Saturday, May 20, 2006

Tears Will Come Forth.....

05/20/2006
Exhibit on war heartbreaking



Column by L.A. Parker - My 7-year-old son voiced jubilation.

We were headed for the mall.


He quickly learned that in Washington, D.C. there are malls and then there is the National Mall.

The latter means walking along the Reflecting Pool toward the Washington Monument.

We were in the nation’s capital for a daughter/sister visit. My daughter is now a senior at American University.

Children grow.

Unfortunately, some of them will never see the full light of adulthood like a slew of young men and women being siphoned off in Iraq.

The numbers rise like water in a neglected tub.

In war, we fail to realize the magnitude of a flood of death and suffering until our feet are awash in blood from a relative, a friend’s son or daughter.

American Friends Service Committee hosted an exhibit on The Mall last week.

The acclaimed event featured boots and shoes honoring the casualties of the Iraq war.

The "Silence of the Dead -- Voices of the Living: A Witness to End the War in Iraq" attracted military families, veterans, Iraqi war survivors and peace activists together.

They memorialized the nearly 2,500 U.S. soldiers who have perished in Iraq plus approximately 100,000 Iraqis killed.

Event organizers secured enough black boots for perished Americans but could not amass a necessary amount of flip flops, sandals, loafers, sneakers, etc. to represent dead Iraqis.

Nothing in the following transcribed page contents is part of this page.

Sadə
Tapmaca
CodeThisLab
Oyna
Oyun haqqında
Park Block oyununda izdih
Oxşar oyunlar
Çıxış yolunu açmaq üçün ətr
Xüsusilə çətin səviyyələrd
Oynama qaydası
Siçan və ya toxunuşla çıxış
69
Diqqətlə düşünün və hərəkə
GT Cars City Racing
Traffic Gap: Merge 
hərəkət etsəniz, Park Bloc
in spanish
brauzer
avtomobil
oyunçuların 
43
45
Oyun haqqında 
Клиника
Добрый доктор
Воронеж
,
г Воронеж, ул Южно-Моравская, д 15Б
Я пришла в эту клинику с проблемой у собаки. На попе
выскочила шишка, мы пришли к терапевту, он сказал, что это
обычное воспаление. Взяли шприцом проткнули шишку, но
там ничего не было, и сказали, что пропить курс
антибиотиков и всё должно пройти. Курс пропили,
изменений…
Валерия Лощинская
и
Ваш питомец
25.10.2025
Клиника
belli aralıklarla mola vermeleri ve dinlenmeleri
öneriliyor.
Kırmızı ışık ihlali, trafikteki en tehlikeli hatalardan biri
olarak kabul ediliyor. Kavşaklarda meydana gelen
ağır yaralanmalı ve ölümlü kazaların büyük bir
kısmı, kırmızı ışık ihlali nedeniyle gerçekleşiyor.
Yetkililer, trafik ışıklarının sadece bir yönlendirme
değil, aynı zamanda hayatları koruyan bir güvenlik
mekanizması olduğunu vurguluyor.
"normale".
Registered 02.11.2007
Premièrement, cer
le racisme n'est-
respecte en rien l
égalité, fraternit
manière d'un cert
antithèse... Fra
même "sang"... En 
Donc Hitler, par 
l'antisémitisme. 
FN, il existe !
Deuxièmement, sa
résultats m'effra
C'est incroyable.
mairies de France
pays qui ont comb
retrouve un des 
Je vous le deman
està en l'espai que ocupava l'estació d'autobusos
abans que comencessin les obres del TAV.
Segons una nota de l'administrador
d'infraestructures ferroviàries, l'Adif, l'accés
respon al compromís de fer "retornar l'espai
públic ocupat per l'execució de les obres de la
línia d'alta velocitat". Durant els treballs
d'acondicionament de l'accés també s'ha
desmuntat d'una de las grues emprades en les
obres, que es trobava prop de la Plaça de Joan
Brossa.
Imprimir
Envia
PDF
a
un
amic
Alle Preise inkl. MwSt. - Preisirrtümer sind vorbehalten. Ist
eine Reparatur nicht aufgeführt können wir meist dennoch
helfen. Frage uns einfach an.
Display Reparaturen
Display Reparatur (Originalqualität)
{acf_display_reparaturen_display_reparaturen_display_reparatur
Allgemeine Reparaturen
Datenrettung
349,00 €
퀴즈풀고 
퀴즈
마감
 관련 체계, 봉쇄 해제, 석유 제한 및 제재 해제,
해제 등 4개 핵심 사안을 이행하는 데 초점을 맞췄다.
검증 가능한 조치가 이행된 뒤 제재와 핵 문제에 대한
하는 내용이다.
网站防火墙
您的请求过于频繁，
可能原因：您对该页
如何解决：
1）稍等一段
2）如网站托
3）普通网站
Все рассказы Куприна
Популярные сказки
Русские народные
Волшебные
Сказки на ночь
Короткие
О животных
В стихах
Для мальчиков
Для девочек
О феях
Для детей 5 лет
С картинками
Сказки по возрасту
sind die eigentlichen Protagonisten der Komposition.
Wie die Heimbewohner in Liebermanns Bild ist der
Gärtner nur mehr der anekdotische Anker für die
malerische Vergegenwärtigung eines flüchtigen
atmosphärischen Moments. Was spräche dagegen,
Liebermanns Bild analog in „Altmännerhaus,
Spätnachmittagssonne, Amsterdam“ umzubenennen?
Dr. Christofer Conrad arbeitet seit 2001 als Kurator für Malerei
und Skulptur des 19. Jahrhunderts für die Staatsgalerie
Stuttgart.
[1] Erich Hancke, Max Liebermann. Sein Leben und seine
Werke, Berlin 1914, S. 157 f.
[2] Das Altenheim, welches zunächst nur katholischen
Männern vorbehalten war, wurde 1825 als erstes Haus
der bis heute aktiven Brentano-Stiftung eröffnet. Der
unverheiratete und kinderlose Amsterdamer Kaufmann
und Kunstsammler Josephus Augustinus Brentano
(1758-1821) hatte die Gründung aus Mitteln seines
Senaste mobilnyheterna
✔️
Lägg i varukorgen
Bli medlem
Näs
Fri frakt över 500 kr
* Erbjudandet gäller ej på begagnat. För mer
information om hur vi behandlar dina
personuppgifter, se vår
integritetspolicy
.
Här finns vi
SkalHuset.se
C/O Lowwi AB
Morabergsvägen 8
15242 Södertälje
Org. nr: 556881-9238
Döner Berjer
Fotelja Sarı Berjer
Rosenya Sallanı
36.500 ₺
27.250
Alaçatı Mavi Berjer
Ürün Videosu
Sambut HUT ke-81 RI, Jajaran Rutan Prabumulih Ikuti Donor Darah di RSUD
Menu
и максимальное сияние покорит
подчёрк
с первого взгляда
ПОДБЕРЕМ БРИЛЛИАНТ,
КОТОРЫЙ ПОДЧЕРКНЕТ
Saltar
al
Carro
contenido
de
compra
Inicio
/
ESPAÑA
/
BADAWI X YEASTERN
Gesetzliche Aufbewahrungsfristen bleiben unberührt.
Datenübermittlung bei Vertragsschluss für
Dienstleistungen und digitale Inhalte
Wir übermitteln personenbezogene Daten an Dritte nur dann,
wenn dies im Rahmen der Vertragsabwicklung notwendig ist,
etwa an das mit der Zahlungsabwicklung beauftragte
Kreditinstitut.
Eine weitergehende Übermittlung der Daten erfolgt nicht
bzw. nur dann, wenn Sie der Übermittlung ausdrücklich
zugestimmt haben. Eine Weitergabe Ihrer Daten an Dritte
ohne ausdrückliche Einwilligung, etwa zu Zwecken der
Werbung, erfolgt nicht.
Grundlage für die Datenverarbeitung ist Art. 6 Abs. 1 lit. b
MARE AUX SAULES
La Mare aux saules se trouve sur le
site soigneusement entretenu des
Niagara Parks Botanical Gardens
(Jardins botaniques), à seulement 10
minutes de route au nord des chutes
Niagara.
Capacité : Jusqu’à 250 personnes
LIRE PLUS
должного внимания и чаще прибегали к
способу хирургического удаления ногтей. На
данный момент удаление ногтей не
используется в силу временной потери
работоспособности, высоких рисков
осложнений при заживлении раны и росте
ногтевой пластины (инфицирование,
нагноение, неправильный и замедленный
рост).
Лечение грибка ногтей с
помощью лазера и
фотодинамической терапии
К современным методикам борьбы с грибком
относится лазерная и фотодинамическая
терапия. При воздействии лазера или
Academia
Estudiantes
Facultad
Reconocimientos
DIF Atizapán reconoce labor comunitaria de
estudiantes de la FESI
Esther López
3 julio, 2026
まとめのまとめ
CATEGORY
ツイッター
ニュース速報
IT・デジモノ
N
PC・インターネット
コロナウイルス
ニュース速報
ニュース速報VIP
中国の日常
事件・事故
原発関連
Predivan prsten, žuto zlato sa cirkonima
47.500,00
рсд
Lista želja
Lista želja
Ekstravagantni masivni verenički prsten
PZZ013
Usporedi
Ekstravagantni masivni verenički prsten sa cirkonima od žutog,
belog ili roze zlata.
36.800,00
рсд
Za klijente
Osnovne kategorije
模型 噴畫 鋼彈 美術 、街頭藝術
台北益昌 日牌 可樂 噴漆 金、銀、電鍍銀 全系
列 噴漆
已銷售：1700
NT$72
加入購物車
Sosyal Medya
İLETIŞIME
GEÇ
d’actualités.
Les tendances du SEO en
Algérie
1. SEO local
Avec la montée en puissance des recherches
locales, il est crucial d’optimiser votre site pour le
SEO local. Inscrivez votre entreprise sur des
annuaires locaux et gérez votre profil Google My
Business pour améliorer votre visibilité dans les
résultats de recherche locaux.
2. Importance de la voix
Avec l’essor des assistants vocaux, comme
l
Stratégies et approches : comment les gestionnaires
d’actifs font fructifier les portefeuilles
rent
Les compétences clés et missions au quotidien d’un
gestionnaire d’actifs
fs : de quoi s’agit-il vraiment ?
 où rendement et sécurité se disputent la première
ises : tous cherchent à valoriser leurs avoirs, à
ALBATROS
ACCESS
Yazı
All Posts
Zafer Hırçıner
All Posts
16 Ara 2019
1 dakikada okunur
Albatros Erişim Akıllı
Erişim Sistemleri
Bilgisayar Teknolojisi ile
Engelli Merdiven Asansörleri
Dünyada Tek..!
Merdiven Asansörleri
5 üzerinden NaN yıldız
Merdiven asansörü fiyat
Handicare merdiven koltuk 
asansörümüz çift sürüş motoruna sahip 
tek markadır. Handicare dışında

There were boots there for numerous Trenton area residents including Master Sgt. Terry Hemingway, 39, of Willingboro; Spc. Ryan T. Baker, 24, of Browns Mills; Pfc. Nate DeTample, 19, of Morrisville, Pa., etc.

Two women reverently named each dead U.S. military person whose names drifted up toward the Washington Monument and rode a breeze toward a place where dead soldiers’ spirits rest.

(Spc. 4 William MaherIII, 35, of Yardley, Pa.)

Whatever your stand on this war, a wade through the exhibit will undoubtedly produce an aching heart.

Tears welled in my eyes for both American and Iraqi individuals, especially those small shoes that represented a young Iraqi kid blown to smitherines and beyond.

So much pain and hurt overwhelms and exhausts.

(Spc. 4 Maurice Johnson, 21, of Levittown, Pa.)

My hope for not being found out by my son and daughter rested on prayers for an eye-drying wind.

Even now positioned at my desk tears must be placed in hiding from co-workers.

Real men don’t cry until shrapnel cuts through tendon and bone or an improvised explosive device takes an arm, leg or heart.

Until rows of black boots stand motionless in sunshine.

(Sgt. Brian L. Freeman, Jr., 31, of Lumberton)

Our brave soldiers march forward toward Bataan, Vietnam or something worse.

Their caskets arrive under the cover of darkness wrapped in the U.S. flag.

These covert returns muffle the reality of battle. We pay a human expense for war that eventually bankrupts our souls.

(Army Lt. Seth Dvorin, 24, of Hopewell, Spc. Narson B. Sullivan, 21, of North Brunswick, Spc. Philip "Spanky" Spakosky, 25, of Pemberton.....)

And it’s one, two, three. What are we fighting for?